With a growing population of 1.33 billion, India remains one of the most densely populated countries across the globe. 

In latter years, advancing infrastructure and a move towards a free economy has enabled growth in key sectors such as Tech and FinTech, where, according to Statista, nearly 90% of individuals now have and utilise mobile devices and 29.5% regularly access the internet. 

This growth has also paved way for the expansion of retail giants like Ikea, Zara and Amazon to penetrate the region, with e-commerce growth forecasted at 17.8% by 2022. 

For forward thinking businesses and organisations, India is fast becoming a land of opportunity, enabling brands to expand their footprint by simply adhering to the advancing demands of the country’s growing population. 

With 84.5% of the population having consistent access to electricity, this potential for growth is inherent within the energy Utility sector too. With increasing energy demands coinciding with the move to deregulation and regional concessions for electrical supply, it is the first movers amongst the private Utility companies who are set to reap the rewards. 



With India being the third largest contributor of greenhouse gases, after China and USA, the Government is driving the world’s largest renewable energy programme  with a target of 500 gigawatts of capacity by 2030 (increasing from just 80 gigawatts today). 

This goes hand in hand with a desire to change consumer behaviour, such as switching from coal burning ovens, a contributor to high smog levels, and banning the use of plastics. In Mumbai for example residents face a fine of up to 25,000 rupees [£276] and three months jail-time for the use of single-use plastics, such as bags, cups or bottles. 

Additional developments include the proposed ban on non-electrical vehicles by 2030 in key urban locations, like Kolkata. As one of India’s cities fighting the highest level of pollution, this move could significantly improve the country’s air quality, but comes with a number of clear issues that need to be addressed and resolved. This includes the implementation of consistent and efficient charging points that are supported by stable distribution, uninterrupted transmission and accelerated power generation. 

Utilities must keep pace with this national green energy agenda. Energy company, CESC, has been gearing up for an EV charging pilot to test the viability of a charging stations network covering Kolkata and certain parts of the Howrah district. If successful, Kolkata will welcome 150 EV charging stations situated around an area of 567 square kilometres, which would be ground breaking for the country. 



Maintaining consistent supply, managing inconsistent infrastructure, setting up new connections and servicing increasingly demanding customers can put a great deal of pressure on resources.

Equally, homeowners face challenges in keeping their lights on and home running. Electrical wiring which may be unsuitable for the increased burden of additional appliances electrical, and issues with finding reliable tradespeople for example. 

In a recent homeowner survey commissioned by HomeServe in India, 78% of respondents felt that finding a suitable supplier for home emergency repairs at short notice is problematic. 81% were concerned about quality of workmanship and 78% had a fear of being over charged. 

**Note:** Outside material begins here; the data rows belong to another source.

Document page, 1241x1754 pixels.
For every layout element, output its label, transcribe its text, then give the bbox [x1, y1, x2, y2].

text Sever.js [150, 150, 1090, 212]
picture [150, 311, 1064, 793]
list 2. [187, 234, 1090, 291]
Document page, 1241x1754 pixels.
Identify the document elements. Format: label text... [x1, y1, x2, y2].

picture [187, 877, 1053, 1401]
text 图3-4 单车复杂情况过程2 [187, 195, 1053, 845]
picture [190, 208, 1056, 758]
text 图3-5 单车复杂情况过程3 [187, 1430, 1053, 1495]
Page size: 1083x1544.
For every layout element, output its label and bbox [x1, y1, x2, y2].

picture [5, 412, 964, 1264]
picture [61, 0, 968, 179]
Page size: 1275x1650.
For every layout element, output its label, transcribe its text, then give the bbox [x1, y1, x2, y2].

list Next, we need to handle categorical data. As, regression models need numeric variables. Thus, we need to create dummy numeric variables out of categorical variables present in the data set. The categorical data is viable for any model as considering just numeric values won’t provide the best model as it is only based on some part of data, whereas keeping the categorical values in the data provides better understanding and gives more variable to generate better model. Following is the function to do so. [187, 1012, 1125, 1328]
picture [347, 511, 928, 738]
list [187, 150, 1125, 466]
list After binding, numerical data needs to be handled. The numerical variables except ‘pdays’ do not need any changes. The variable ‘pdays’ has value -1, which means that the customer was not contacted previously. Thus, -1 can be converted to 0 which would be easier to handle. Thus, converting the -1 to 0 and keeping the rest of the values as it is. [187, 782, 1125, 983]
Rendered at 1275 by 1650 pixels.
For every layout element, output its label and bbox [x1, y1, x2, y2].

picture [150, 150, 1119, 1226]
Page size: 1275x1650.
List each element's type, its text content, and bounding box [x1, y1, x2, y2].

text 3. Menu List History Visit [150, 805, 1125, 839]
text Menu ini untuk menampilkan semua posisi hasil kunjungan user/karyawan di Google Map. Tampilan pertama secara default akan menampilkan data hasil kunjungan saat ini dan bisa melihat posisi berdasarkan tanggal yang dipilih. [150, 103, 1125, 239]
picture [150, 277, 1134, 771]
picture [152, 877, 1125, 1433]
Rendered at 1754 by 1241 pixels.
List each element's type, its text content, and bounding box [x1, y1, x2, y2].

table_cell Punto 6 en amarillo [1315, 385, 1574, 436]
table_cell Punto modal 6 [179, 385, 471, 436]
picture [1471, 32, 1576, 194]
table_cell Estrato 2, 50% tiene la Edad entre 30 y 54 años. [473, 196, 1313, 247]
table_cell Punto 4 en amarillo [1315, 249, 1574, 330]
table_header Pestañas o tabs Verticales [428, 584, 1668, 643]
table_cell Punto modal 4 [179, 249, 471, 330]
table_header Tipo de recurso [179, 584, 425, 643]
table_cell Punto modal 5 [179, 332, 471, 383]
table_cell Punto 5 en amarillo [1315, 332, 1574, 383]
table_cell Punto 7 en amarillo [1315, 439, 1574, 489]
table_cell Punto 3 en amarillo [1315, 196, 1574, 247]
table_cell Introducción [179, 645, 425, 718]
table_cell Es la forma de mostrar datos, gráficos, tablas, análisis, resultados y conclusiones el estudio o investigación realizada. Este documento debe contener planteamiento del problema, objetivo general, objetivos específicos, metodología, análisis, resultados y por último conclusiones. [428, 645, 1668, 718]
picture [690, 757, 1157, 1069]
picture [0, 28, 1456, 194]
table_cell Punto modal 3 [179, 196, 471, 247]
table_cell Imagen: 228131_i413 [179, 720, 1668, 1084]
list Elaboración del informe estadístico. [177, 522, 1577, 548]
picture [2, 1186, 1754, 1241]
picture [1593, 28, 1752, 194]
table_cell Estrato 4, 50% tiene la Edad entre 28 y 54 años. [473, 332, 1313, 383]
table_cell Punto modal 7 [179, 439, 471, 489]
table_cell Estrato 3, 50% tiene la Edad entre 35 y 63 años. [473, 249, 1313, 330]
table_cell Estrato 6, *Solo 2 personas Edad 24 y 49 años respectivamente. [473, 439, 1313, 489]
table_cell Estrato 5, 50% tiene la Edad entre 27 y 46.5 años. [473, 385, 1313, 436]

With a fast changing landscape the key for Utilities achieving a competitive advantage is to adopt a more holistic approach to the use of energy in the home. Simple service offerings such as improving electrical wiring or providing maintenance and repair services, would not only protect consumers, but would also enhance customer relationships, shaping positive perceptions of Utility providers. 

Installations services equally provide a significant opportunity with growing demand. The air filters market is forecast to grow 6.07 percent, reaching circa $393 million by 2023. The air purification market is predicted to grow at a CACG of 39% to $38.99m by 2023, and the water purification market set to be $4.1bn by 2024 (from $1.1bn in 2015). The air conditioner market is projected to grow at a CAGR of 13.7% from 2019-2025. 

Not only would expanding energy related propositions such as this help customers manage their homes effectively and safely, but it would also drive customer loyalty, paving the way for the type of home assistance subscription programmes that HomeServe offers in partnership with Utility providers globally.



Home services propositions can help Utilities improve their relevance in customers’ homes. With subscription programmes designed to save customers money and bring peace of mind, they act as a retention and revenue driver building more valuable customer relationships. 

In HomeServe’s survey of Indian homeowners, a staggering 91% say they are likely to buy a home assistance programme to provide access to emergency repairs, and 64% of consumers advise that they feel their Utility company would be a suitable provider of home emergency and repair cover. 

With advancing infrastructure and a move to the privatisation of Utility supply, providers in India need to take a holistic approach to customer relationships, thinking far beyond the electrical meter and understanding what consumers want and need within their homes. Initially, this may be safer electrical wiring, but moving forward it will enable consumers to be safe in the knowledge that at any time their Utility provider is on hand to help with any issue or problem that requires professional assistance.

 At HomeServe, we know from extensive experience that this innovative approach to home assistance not only drives customer loyalty, but more importantly, it drives long-term stability and growth.